The multi-framework evaluation reveals that high performance in one framework does not guarantee competence in another. Models appear to memorize framework-specific API patterns rather than developing true quantum understanding. The large performance gap between Qiskit (most popular, likely most represented in training data) and PennyLane (less common) supports this interpretation. Feedback-based repair proves highly effective, with the best model reaching 83.3% in Qiskit (up from 59.5%), suggesting that LLMs can learn from error signals in real time.

Threats to Validity

Benchmark size: 42 tasks provide meaningful coverage but cannot capture the full diversity of quantum programming challenges
API non-determinism: LLM API responses may vary across runs, though Pass@5 helps mitigate this
Framework versions: Results are tied to specific framework versions and may shift with updates

Limitations & Future Work

Only 3 frameworks covered (no Q#, Amazon Braket, or other emerging platforms)
All evaluation is simulator-based — real quantum hardware introduces additional noise and constraints
Future directions include expanding to more frameworks, adding hardware-aware tasks, and studying few-shot and retrieval-augmented approaches

Conclusion

The big picture for AI + quantum computing

This research has a practical implication: if you're using AI tools to write quantum code for your projects, don't trust single-framework results. A model that scores 59.5% in Qiskit might only achieve 42.9% in PennyLane. The good news is that feedback loops help tremendously — iteratively running code, reading error messages, and revising can push accuracy from ~60% to over 80%. This mirrors how human developers work: write, test, debug, repeat. The challenge for the field is building AI that truly understands quantum concepts rather than just memorizing API documentation.

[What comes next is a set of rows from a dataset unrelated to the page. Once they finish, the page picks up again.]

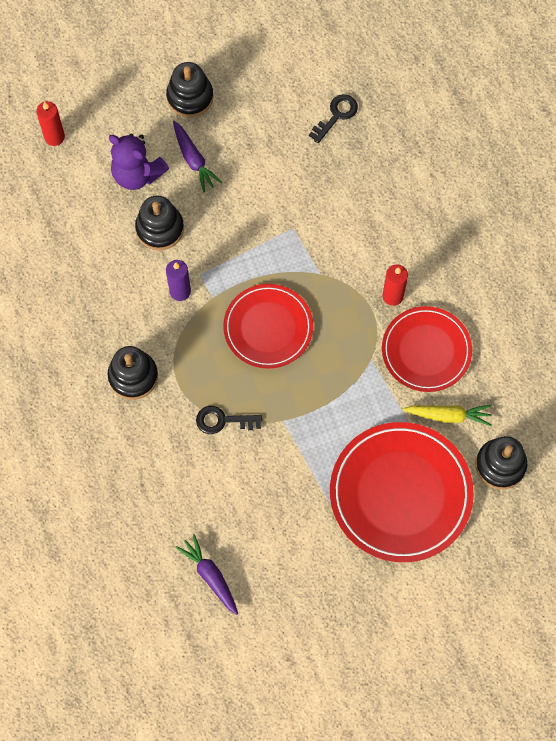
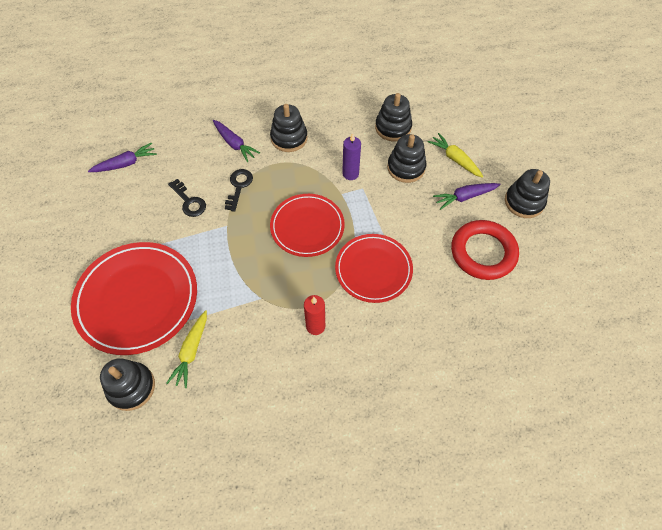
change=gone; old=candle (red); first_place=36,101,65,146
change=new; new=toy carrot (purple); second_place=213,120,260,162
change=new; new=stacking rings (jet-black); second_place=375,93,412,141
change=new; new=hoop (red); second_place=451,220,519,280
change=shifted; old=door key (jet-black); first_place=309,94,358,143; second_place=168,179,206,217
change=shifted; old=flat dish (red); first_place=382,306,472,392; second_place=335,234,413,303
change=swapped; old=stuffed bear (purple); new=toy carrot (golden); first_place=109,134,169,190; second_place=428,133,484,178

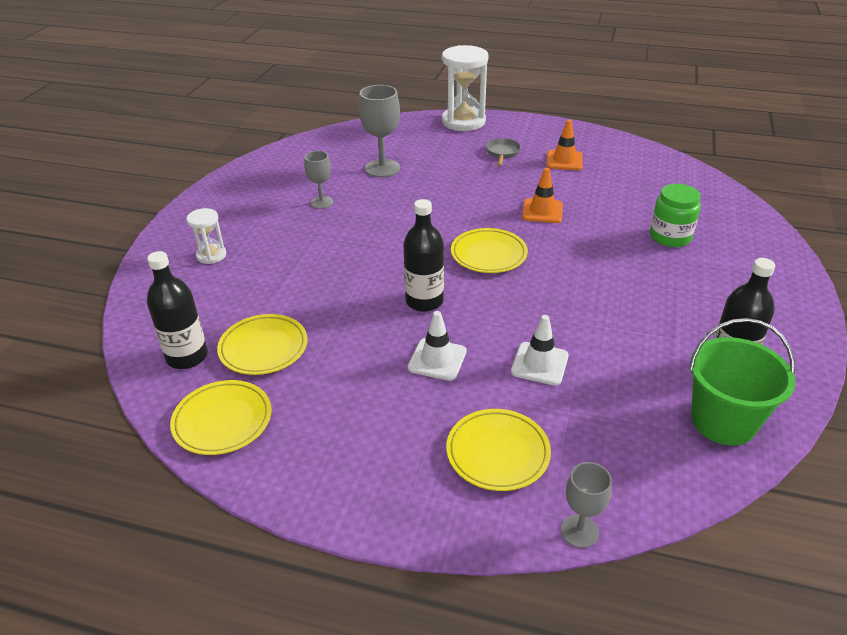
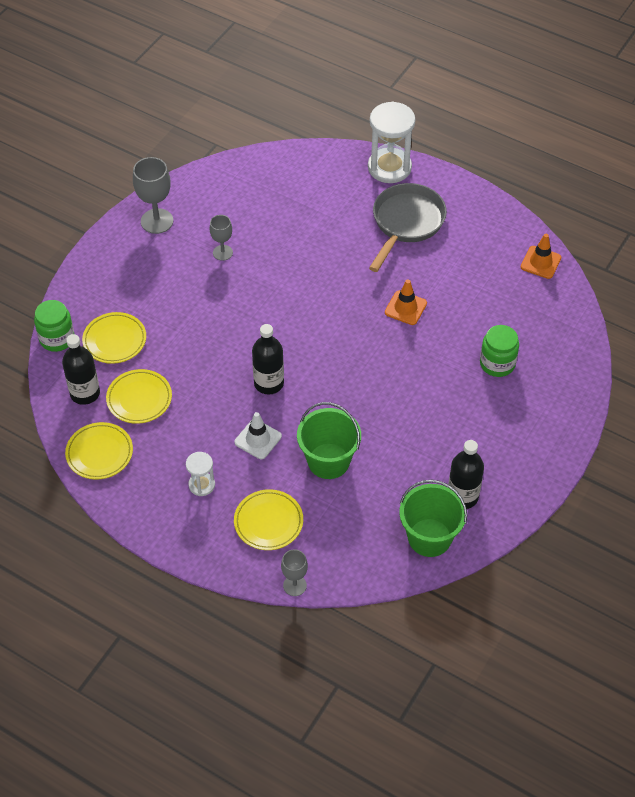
change=new; new=preserve jar (leaf-green); second_place=34,300,74,352
change=shifted; old=sandglass (snow-white); first_place=187,208,226,264; second_place=186,452,215,496
change=shifted; old=wine glass (ash-grey); first_place=359,85,400,177; second_place=133,157,173,234
change=shifted; old=flat dish (golden); first_place=451,228,528,273; second_place=82,312,146,364
change=shifted; old=safety cone (orange-coloured); first_place=546,120,583,170; second_place=521,234,561,279
change=swapped; old=safety cone (snow-white); new=sand bucket (leaf-green); first_place=511,315,569,385; second_place=297,402,361,479
change=scaled; old=pan (ash-grey); first_place=486,138,521,166; second_place=369,183,447,272; factor=2.2

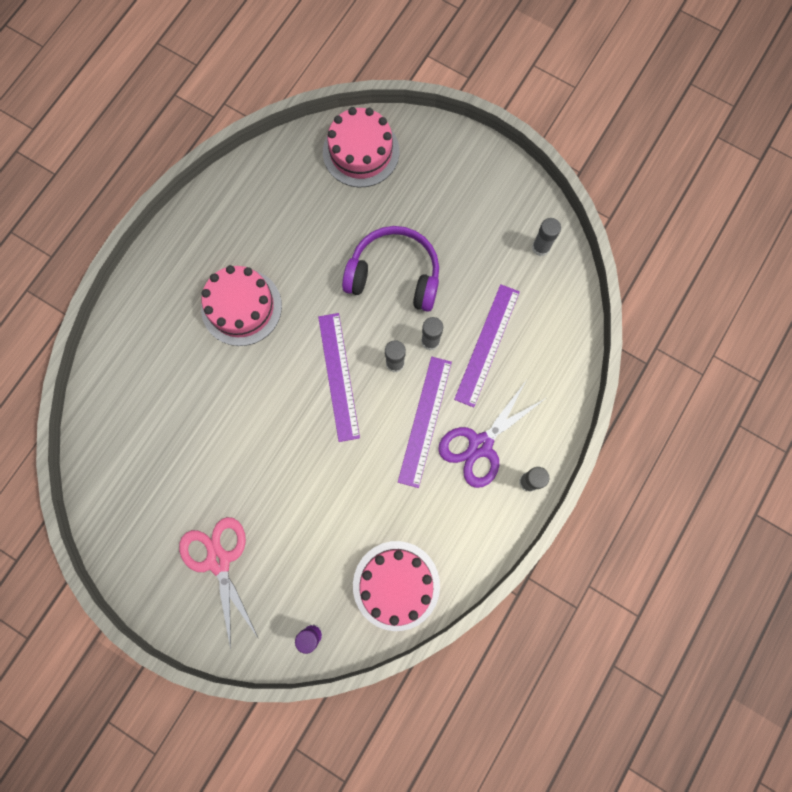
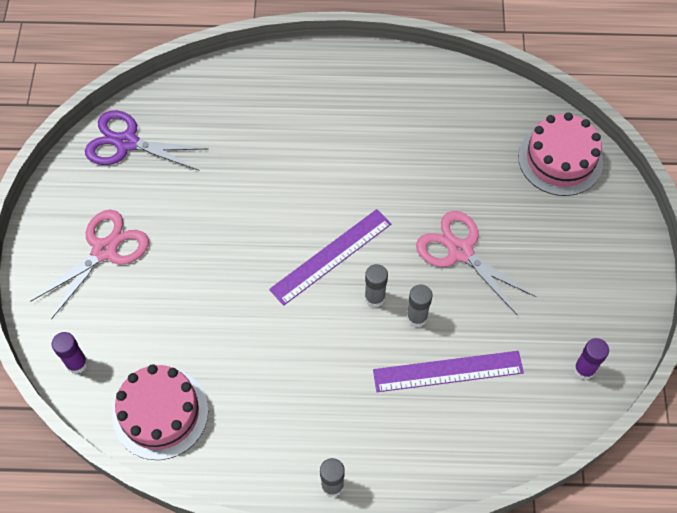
change=gone; old=gateau (pink); first_place=201,265,282,346
change=gone; old=straightedge (purple); first_place=398,357,452,488
change=shifted; old=shears (purple); first_place=438,381,546,488; second_place=85,110,208,171
change=swapped; old=headphones (purple); new=shears (pink); first_place=342,226,439,312; second_place=416,211,536,315
change=repainted; old=glue stick (ash-grey); new=glue stick (purple); first_place=532,218,561,256; second_place=574,338,609,380

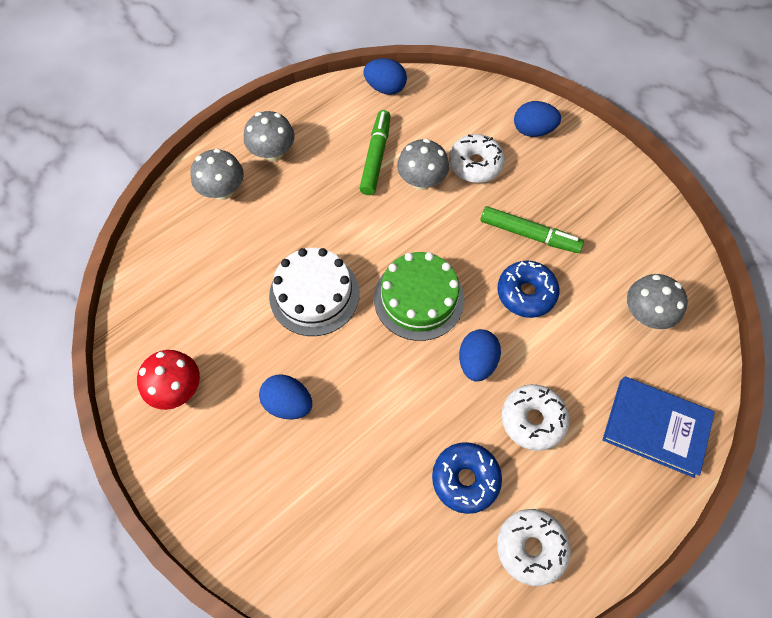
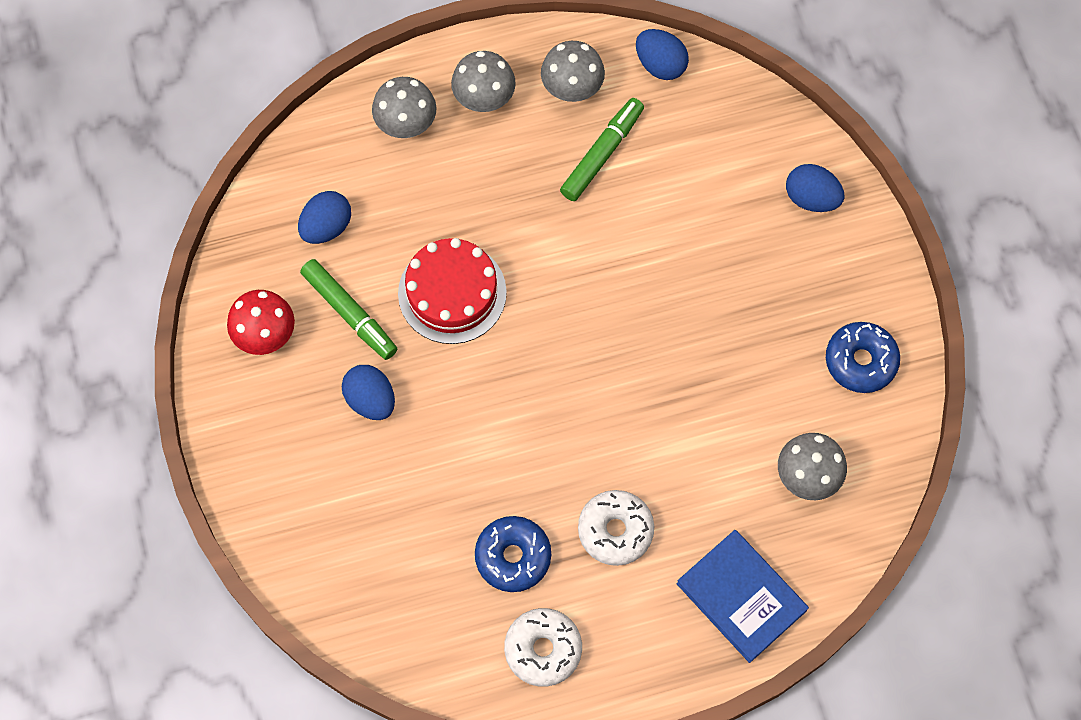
change=gone; old=gateau (leaf-green); first_place=374,252,464,341
change=gone; old=doughnut (snow-white); first_place=449,134,505,183
change=shifted; old=mushroom (ash-grey); first_place=397,139,449,190; second_place=541,41,605,102
change=shifted; old=egg (blue); first_place=459,329,501,382; second_place=298,191,351,244
change=shifted; old=marker (leaf-green); first_place=480,206,584,253; second_place=300,259,397,360
change=shifted; old=doughnut (blue); first_place=497,261,559,318; second_place=826,322,900,393
change=repainted; old=gateau (snow-white); new=gateau (red); first_place=269,248,360,336; second_place=398,238,507,344

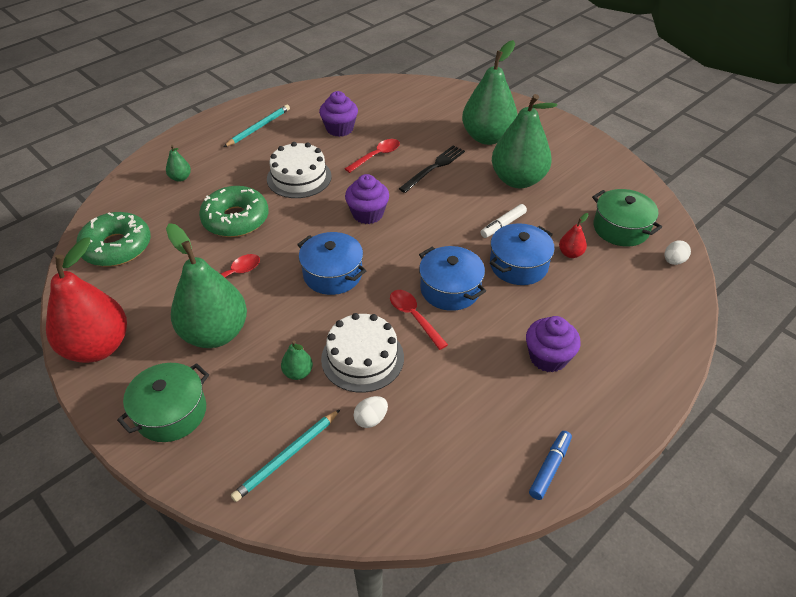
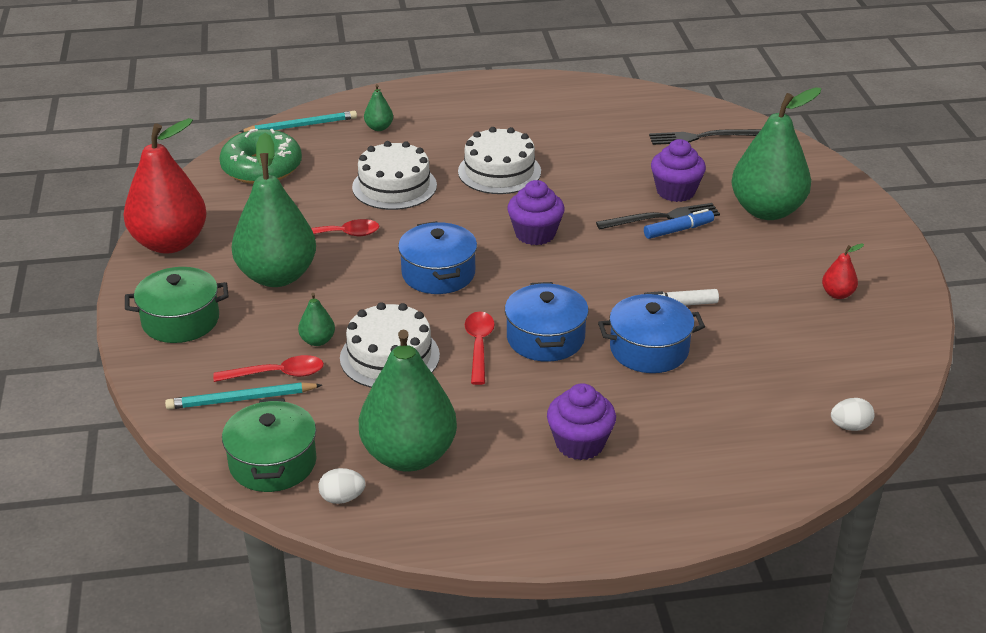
change=new; new=fork (jet-black); second_place=649,129,761,145
change=shifted; old=wooden pencil (teal); first_place=224,105,290,147; second_place=239,111,357,132
change=shifted; old=cupcake (purple); first_place=319,91,358,137; second_place=651,139,706,202
change=shifted; old=spoon (red); first_place=345,139,400,173; second_place=213,355,324,382
change=shifted; old=egg (snow-white); first_place=354,396,388,428; second_place=318,468,366,504
change=shifted; old=pear fruit (leaf-green); first_place=492,94,557,188; second_place=359,329,457,471
change=shifted; old=marker (blue); first_place=529,431,572,500; second_place=644,209,714,239
change=shifted; old=pear fruit (red); first_place=559,213,588,258; second_place=822,243,864,299
change=shifted; old=pot (leaf-green); first_place=592,189,662,246; second_place=222,398,317,492
change=swapped; old=doughnut (leaf-green); new=gateau (snow-white); first_place=199,186,268,237; second_place=352,141,437,210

QuanBench+ is the first multi-framework quantum code generation benchmark, spanning Qiskit, PennyLane, and Cirq with 42 aligned tasks. The evaluation of 12 state-of-the-art LLMs reveals both progress and significant remaining challenges:

Best one-shot accuracy is 59.5% (Qiskit), demonstrating that quantum code generation remains a challenging frontier for LLMs
Performance gaps across frameworks are substantial — even the strongest models drop significantly on less-familiar frameworks, suggesting API memorization rather than deep quantum understanding
Feedback-based repair boosts the best score to 83.3%, proving that iterative debugging is a powerful strategy for quantum code generation
Reliable multi-framework quantum code generation remains unsolved and continues to depend heavily on framework-specific knowledge rather than quantum reasoning alone

References

Chen et al. (2021). Evaluating Large Language Models Trained on Code. arXiv:2107.03374.
Aleksandrowicz et al. (2019). Qiskit: An Open-source Framework for Quantum Computing.
Bergholm et al. (2018). PennyLane: Automatic differentiation of hybrid quantum-classical computations. arXiv:1811.04968.
Cirq Developers (2021). Cirq: A python framework for creating, editing, and invoking quantum circuits.
Nielsen & Chuang (2010). Quantum Computation and Quantum Information. Cambridge University Press.
Vishwakarma et al. (2024). Qiskit HumanEval: An Evaluation Benchmark For Quantum Code Generation.
Basit et al. (2025). QHackBench: Benchmarking Quantum Computing Code Generation.
Wang et al. (2024). QCircuitBench: A Benchmark for Quantum Circuit Generation.
Guo et al. (2025). QuanBench: Benchmarking LLMs on Quantum Computing.
Achiam et al. (2023). GPT-4 Technical Report. OpenAI.
DeepSeek-AI (2024). DeepSeek-R1. Technical Report.
Google (2025). Gemini 3 Pro. Technical Report.
Anthropic (2025). Claude 3.7 Sonnet. Model Card.